## DATA FOR REVIEW
--------------------------------------------------

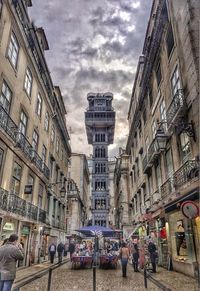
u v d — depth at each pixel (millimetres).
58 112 28438
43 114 21984
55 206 26422
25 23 16984
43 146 21938
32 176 18422
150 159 17891
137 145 26500
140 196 24500
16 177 15297
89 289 8438
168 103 15094
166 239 14703
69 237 32344
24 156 15891
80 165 53750
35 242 18344
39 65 20531
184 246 12102
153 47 17750
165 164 15531
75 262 15844
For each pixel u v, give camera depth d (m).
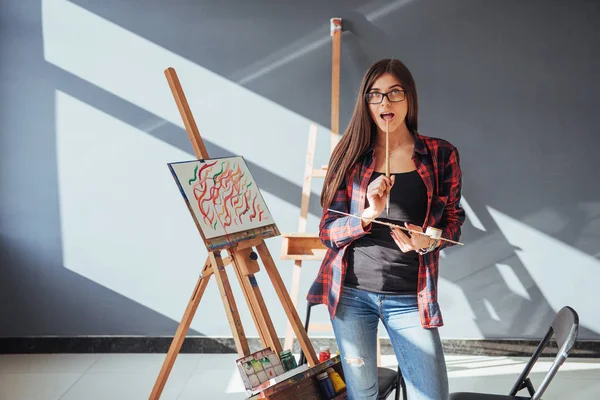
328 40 4.31
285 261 4.43
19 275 4.43
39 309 4.45
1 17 4.31
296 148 4.38
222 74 4.34
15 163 4.38
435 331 2.33
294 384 2.59
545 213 4.38
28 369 4.16
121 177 4.39
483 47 4.30
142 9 4.31
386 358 4.39
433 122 4.35
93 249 4.43
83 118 4.36
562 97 4.31
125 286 4.45
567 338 2.33
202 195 2.93
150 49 4.33
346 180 2.45
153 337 4.46
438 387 2.30
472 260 4.42
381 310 2.34
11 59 4.33
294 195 4.41
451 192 2.44
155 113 4.36
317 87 4.34
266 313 2.99
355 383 2.37
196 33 4.33
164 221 4.41
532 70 4.30
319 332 4.43
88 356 4.41
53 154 4.38
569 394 3.80
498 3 4.28
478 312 4.44
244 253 3.01
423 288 2.32
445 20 4.29
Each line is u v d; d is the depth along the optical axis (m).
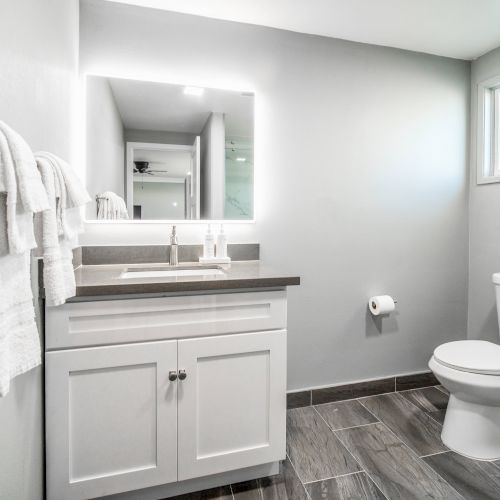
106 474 1.19
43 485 1.14
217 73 1.84
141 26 1.74
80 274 1.41
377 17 1.82
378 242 2.13
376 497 1.32
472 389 1.47
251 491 1.35
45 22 1.13
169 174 1.81
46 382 1.12
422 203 2.21
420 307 2.24
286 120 1.94
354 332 2.11
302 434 1.73
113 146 1.74
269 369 1.34
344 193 2.05
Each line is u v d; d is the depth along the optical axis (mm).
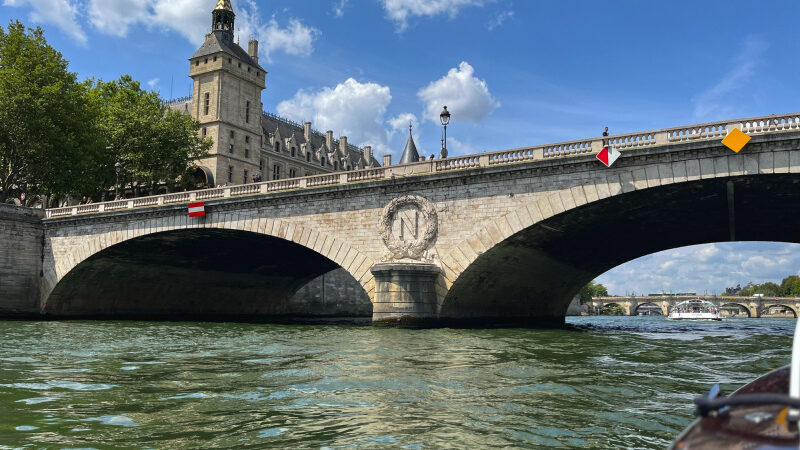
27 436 7078
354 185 33594
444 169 31828
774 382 3918
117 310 50625
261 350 17609
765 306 133625
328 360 14656
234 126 84062
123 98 61938
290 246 41688
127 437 7035
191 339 22750
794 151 23531
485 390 10172
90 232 44531
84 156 51844
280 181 37094
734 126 24922
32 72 48250
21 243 45469
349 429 7375
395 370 12703
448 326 31625
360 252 33188
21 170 50375
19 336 24422
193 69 84812
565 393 9914
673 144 25531
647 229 35344
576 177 27953
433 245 31266
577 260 42094
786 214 31766
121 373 12430
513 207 29359
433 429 7379
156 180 59500
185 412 8391
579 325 46562
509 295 39125
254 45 92750
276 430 7328
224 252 46625
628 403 9086
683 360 15469
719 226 35156
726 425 3066
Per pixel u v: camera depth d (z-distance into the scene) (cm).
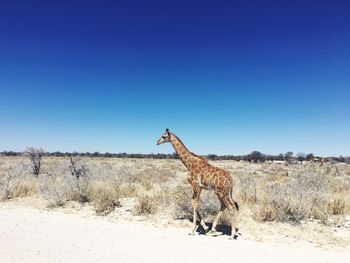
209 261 788
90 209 1404
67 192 1558
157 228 1121
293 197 1330
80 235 987
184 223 1190
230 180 1059
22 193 1697
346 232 1096
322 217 1221
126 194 1625
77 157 2436
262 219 1197
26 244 884
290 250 908
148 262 769
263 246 938
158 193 1588
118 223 1179
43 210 1392
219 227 1138
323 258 841
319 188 1570
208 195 1322
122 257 797
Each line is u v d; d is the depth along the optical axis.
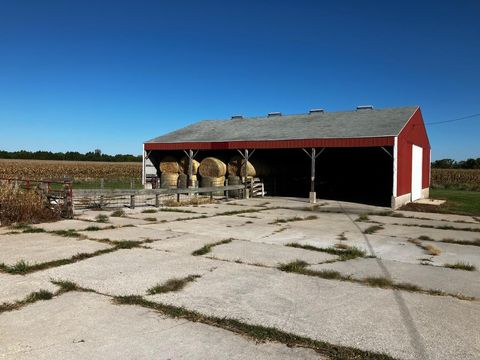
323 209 16.95
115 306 5.07
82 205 15.66
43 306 5.04
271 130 22.77
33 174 44.09
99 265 6.98
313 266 7.18
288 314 4.89
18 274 6.36
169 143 23.62
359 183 28.05
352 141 18.14
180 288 5.81
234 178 22.17
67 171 48.84
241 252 8.20
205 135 24.03
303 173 28.81
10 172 44.81
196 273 6.59
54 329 4.37
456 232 11.49
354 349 3.99
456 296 5.68
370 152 25.84
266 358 3.78
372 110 23.64
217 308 5.05
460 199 22.94
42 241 8.89
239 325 4.53
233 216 13.94
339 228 11.80
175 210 15.15
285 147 19.98
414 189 21.61
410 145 20.33
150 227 11.09
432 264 7.54
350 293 5.72
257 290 5.79
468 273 6.94
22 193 12.08
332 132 19.55
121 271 6.63
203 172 22.69
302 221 13.14
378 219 14.12
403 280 6.41
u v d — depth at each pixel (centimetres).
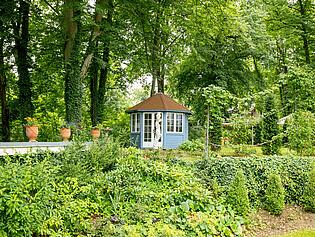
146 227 641
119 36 1775
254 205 917
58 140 1355
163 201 748
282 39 2466
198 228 679
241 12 2206
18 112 1759
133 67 1980
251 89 2273
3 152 833
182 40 2039
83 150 873
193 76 2372
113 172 795
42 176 533
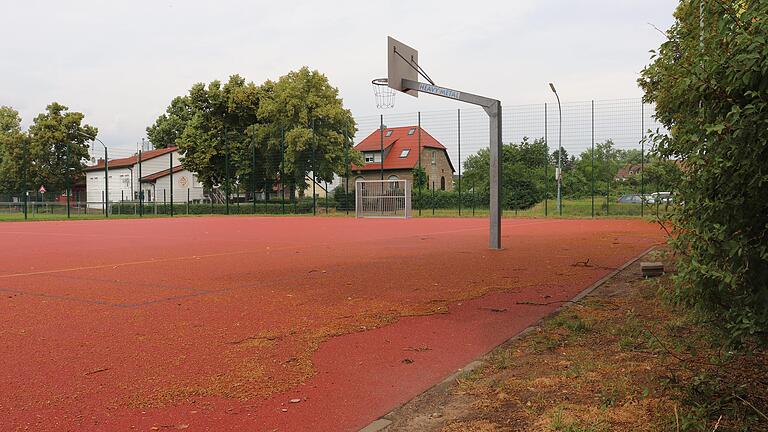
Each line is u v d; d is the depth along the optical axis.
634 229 21.31
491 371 4.25
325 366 4.44
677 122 3.18
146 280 8.88
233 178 48.47
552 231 20.31
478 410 3.53
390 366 4.44
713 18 2.89
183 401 3.71
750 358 3.91
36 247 15.56
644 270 8.30
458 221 30.81
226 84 49.50
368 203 39.19
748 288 2.84
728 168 2.74
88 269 10.33
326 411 3.56
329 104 45.81
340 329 5.58
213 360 4.59
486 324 5.76
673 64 3.17
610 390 3.64
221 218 38.78
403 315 6.18
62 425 3.32
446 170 63.56
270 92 50.19
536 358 4.52
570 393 3.68
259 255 12.69
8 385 3.99
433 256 12.02
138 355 4.71
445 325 5.73
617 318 5.70
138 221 34.81
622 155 32.19
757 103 2.59
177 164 64.62
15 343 5.09
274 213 43.81
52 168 56.22
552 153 35.59
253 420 3.42
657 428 3.03
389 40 15.69
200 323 5.85
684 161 3.07
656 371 3.92
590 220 29.66
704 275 2.82
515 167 37.44
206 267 10.50
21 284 8.53
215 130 49.06
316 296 7.35
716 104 2.82
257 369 4.37
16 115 79.75
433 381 4.10
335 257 12.07
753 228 2.79
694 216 2.93
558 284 8.05
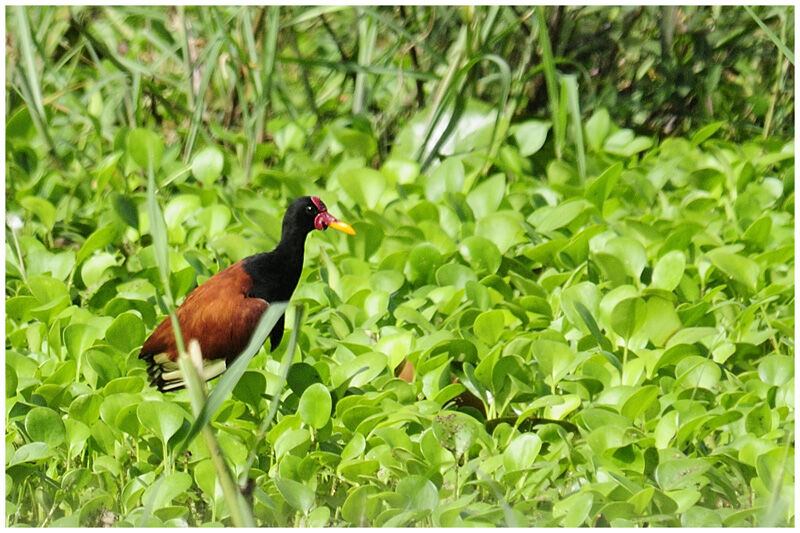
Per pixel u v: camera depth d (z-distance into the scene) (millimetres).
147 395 9508
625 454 8562
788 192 14938
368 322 10602
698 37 17250
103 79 15906
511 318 11141
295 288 11562
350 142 15961
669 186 15883
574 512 7652
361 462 8344
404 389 9617
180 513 8133
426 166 15695
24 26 14477
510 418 9414
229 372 6816
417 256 11906
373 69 15555
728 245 12602
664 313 10383
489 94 17641
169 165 15305
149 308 11055
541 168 16438
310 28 18812
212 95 18406
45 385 9305
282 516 8297
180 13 16109
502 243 12383
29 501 8938
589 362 9859
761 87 18188
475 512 8133
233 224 14102
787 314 11430
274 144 17062
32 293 11305
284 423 9039
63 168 15734
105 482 8711
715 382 9742
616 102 17812
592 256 11656
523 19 15242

--------------------------------------------------

## DESCRIPTION OF THE TASK
The line with "282 516 8297" and every line after it up to the end of the entries: output those exactly, and only those.

## OUTPUT OF THE EXERCISE
282 516 8297
180 13 16109
502 243 12383
29 501 8938
589 362 9859
761 87 18188
475 512 8133
233 224 14102
787 314 11430
274 144 17062
32 293 11305
284 423 9039
63 168 15734
105 482 8711
715 382 9742
616 102 17812
592 256 11656
523 19 15242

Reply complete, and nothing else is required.